Anyone who has asked this question before and tries to find a solution freehand, so to speak, without help from the literature, without google, Wikipedia or the like, may consider very different possibilities.

Would you e.g. know the exact volume of the earth, plus your average density, could you give the weight? Only: You can still estimate the volume of the earth with some school math, but the density?

Henry Cavendish, an 18th-century British scientist, may have felt the same way.

In fact, thanks to an ingenious experimental setup, he was able to determine the weight of the earth in a very good approximation. The gravitation law discovered by Isaak Newton a century earlier helped him.

So to understand how Cavendish got his results, let's go on an excursus that will take us almost 200 years back.

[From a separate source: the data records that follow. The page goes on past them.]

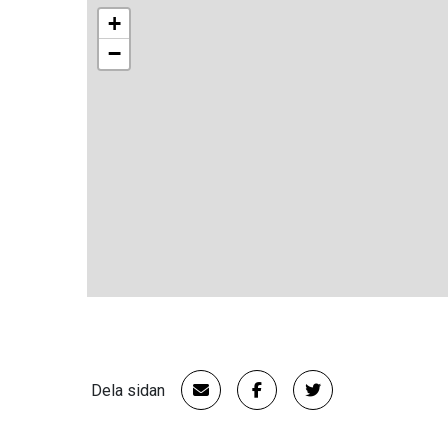
+
−
Dela sidan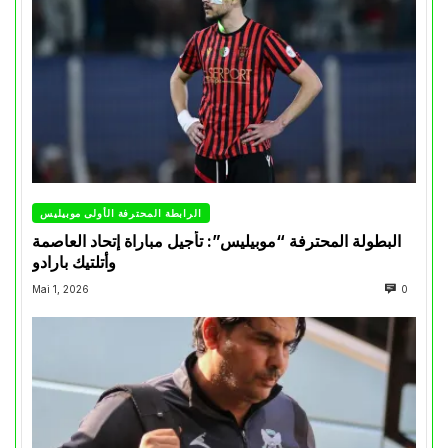
الرابطة المحترفة الأولى موبيليس
البطولة المحترفة “موبيليس”: تأجيل مباراة إتحاد العاصمة
وأتلتيك بارادو
Mai 1, 2026
0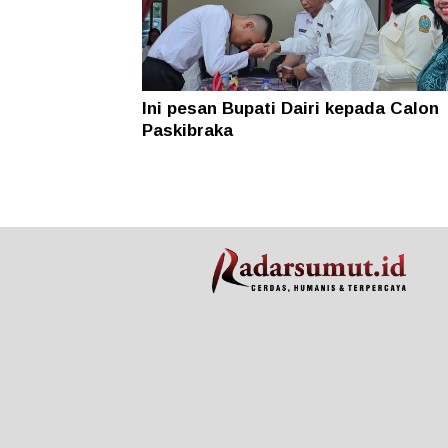
Ini pesan Bupati Dairi kepada Calon
Paskibraka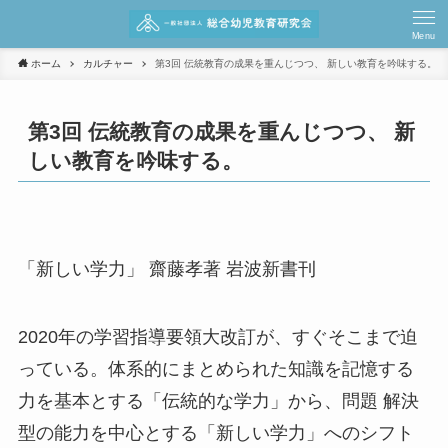
Menu
ホーム
カルチャー
第3回 伝統教育の成果を重んじつつ、 新しい教育を吟味する。
第3回 伝統教育の成果を重んじつつ、 新
しい教育を吟味する。
「新しい学力」 齋藤孝著 岩波新書刊
2020年の学習指導要領大改訂が、すぐそこまで迫
っている。体系的にまとめられた知識を記憶する
力を基本とする「伝統的な学力」から、問題 解決
型の能力を中心とする「新しい学力」へのシフト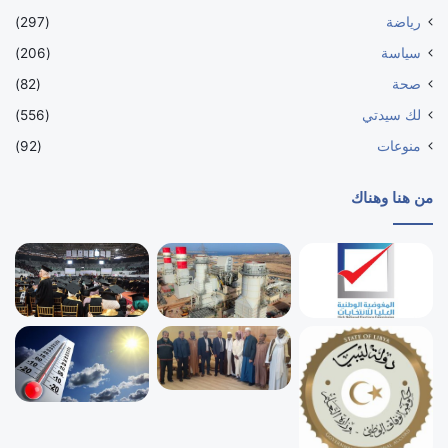
رياضة
(297)
سياسة
(206)
صحة
(82)
لك سيدتي
(556)
منوعات
(92)
من هنا وهناك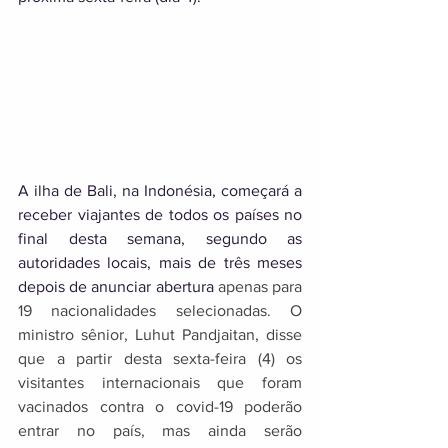
A ilha de Bali, na Indonésia, começará a 
receber viajantes de todos os países no 
final desta semana, segundo as 
autoridades locais, mais de três meses 
depois de anunciar abertura 
apenas para 
19 nacionalidades selecionadas. O 
ministro sênior, Luhut Pandjaitan, disse 
que a partir desta sexta-feira (4) os 
visitantes internacionais que foram 
vacinados contra o covid-19 poderão 
entrar no país, mas ainda serão 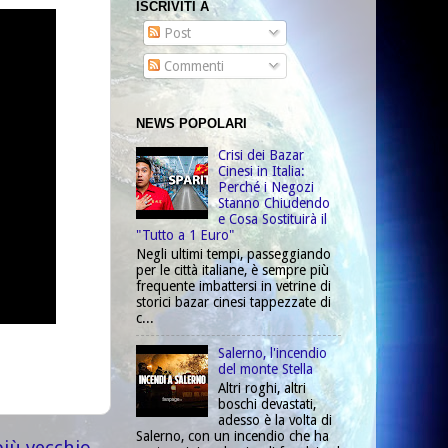
ISCRIVITI A
Post
Commenti
NEWS POPOLARI
Crisi dei Bazar
Cinesi in Italia:
Perché i Negozi
Stanno Chiudendo
e Cosa Sostituirà il
"Tutto a 1 Euro"
Negli ultimi tempi, passeggiando
per le città italiane, è sempre più
frequente imbattersi in vetrine di
storici bazar cinesi tappezzate di
c...
Salerno, l'incendio
del monte Stella
Altri roghi, altri
boschi devastati,
adesso è la volta di
Salerno, con un incendio che ha
più vecchio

Etwa 1618 hatte Johannes Kepler die nach ihm benannten (siehe auch der Artikel <a title="“Shortcuts" – die keplerschen gesetze“ href="/en/“https://kepler.scinelion.com/shortcuts-die-keplerschen-gesetze/“/" target="“_blank“">hier</a>) Gesetze entdeckt, nach denen sich die Planeten um die Sonne bewegen. Diese fand er rein empirisch, ohne eine Ursache für die mathematisch ästhetischen Zusammenhänge angeben zu können.

Newton was then able to formulate the forces that act between two bodies in his epochal law of gravitation, which on the one hand states that the gravitational force is proportional to the product of the masses of these two bodies, and on the other hand that they become square with increasing distance between the bodies decreases.

This proportionality between force on the one hand and masses or distance on the other is universal (at least there is no reason to assume otherwise), i.e. one can always and everywhere mathematically assume a gravitational constant, the function of which is mathematically only to describe the conversion from the units square meter (distance square) and square kilogram (product of the two masses) to newtons (for the gravitational force).

How did Newton recognize this connection, without the gravitational force between, let's say e.g. to be able to experimentally measure a wooden and a lead ball? Because gravitation is an attraction between any body, even if we mostly consider it in connection with gravity.

The decisive finding on the way to the idea of a gravitational force probably arose from the principle of inertia previously formulated by Galileo Galilei: a body on which no external forces act moves uniformly. Therefore you have to e.g. in the case of planetary movements do not assume any tangentially acting forces that would maintain the speed, but rather directed towards the center, which force the planets onto an ellipse around the sun, i.e. only change their direction.

This leads to a suspicion which, in its consequence, could hardly have been more decisive for the mechanical understanding of the world: it is the sun itself that exerts a force on the planets, just as the earth exerts a force on the moon and vice versa.

The nature and cause of this force remain in the dark, but since Newton no longer its predictability:

The simple formula F = G × (m1 × m2) / r 2 , which is derived from Kepler's 3rd law on the one hand and the assumption that gravitation corresponds to a centripetal force directed towards the center of the body, succeeds , Cavendish in turn made it possible to experimentally determine the gravitational constant G.

In doing so, he measured the gravitational force F (see photo) acting between two balls via the elegant detour of the weak twisting of a freely suspended thread, from which he in turn was able to calculate G.

If you now know G again, i.e. the gravitational constant, you can solve the formula according to m 1 (for the mass of the earth) and the knowledge of the earth's radius (which is, for example, a weight of the earth near it) Distance to earth as mass point equals) determine the mass of the earth.

If the gravitational force acting on a kilogram (according to F = m × g) on Earth is assumed to be 9.81 Newtons, and the gravitational constant determined by Cavendish is approximately 6.7 x 10 -11 m 3 / (kg × s 2 ), inserting it results in an earth mass of approx. 6 × 10 24 kg.

Pretty heavy?

What seems so easy mathematically today is the fruit of many errors, ingenious findings and enormous patience and perseverance of many individual minds. So with some awe we stand on the shoulders of giants, amazed at how humans gradually unravel their secrets from the universe through thought.